#### Problem to solve
Could you reproduce the lines below from the one with "nie stosuje się, jeżeli sprawca popełnia" through the one with "grozi jego natychmiastowym"? Keep both ends and add nothing.

Information given START

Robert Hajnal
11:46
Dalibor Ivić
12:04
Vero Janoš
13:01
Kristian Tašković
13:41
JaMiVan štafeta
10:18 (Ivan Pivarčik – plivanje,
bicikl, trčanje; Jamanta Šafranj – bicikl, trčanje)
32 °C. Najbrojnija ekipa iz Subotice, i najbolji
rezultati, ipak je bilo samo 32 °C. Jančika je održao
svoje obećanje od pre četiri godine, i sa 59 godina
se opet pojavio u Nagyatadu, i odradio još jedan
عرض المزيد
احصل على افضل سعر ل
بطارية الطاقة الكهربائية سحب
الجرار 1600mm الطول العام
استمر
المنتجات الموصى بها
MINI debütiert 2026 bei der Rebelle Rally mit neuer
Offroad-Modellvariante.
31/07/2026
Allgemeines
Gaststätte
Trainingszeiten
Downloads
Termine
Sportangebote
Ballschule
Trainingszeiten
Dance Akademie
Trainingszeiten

Information given END
Information given START

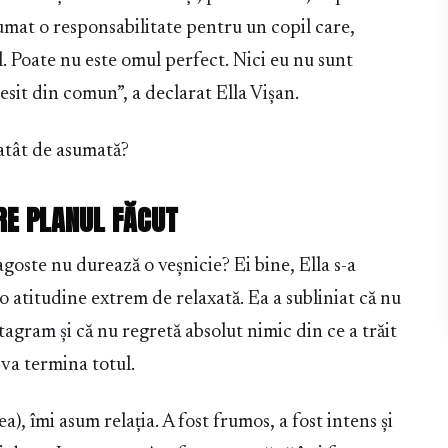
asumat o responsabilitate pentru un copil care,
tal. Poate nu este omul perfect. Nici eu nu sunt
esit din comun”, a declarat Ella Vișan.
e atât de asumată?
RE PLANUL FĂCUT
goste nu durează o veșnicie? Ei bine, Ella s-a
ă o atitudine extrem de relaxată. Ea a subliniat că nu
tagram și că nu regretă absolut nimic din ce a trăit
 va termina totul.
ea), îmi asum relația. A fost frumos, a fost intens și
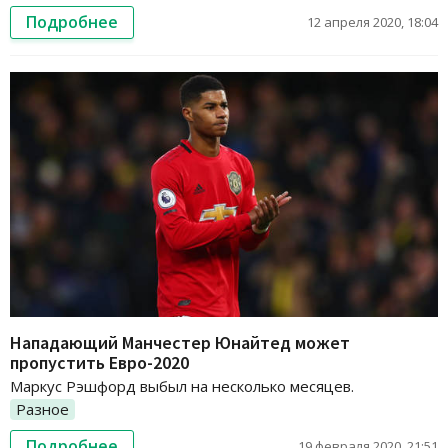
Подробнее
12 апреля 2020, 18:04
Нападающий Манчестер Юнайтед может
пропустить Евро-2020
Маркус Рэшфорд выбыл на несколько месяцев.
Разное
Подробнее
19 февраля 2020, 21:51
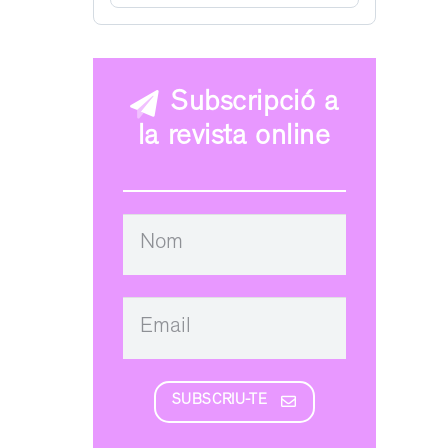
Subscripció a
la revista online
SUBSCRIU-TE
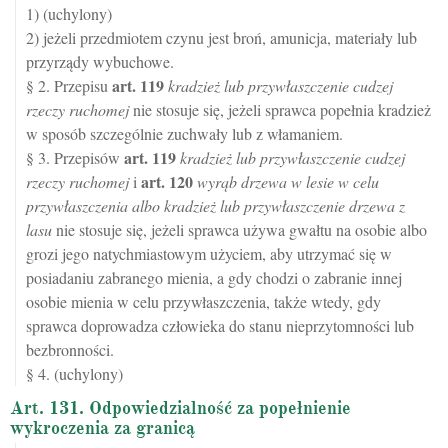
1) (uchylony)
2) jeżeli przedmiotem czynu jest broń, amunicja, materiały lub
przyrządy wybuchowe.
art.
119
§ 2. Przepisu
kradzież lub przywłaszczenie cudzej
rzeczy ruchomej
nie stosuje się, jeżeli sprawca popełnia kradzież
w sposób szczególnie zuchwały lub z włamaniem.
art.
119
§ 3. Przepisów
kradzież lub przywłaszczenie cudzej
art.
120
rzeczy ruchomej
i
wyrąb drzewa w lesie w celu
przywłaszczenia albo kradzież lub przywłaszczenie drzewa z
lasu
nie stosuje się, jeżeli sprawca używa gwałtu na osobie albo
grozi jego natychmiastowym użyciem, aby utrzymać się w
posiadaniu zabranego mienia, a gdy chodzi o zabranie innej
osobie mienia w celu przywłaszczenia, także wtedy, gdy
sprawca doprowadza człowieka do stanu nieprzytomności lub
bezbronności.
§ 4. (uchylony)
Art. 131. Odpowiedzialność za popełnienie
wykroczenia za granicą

Information given END

#### Solved exercise
nie stosuje się, jeżeli sprawca popełnia kradzież
w sposób szczególnie zuchwały lub z włamaniem.
art.
119
§ 3. Przepisów
kradzież lub przywłaszczenie cudzej
art.
120
rzeczy ruchomej
i
wyrąb drzewa w lesie w celu
przywłaszczenia albo kradzież lub przywłaszczenie drzewa z
lasu
nie stosuje się, jeżeli sprawca używa gwałtu na osobie albo
grozi jego natychmiastowym użyciem, aby utrzymać się w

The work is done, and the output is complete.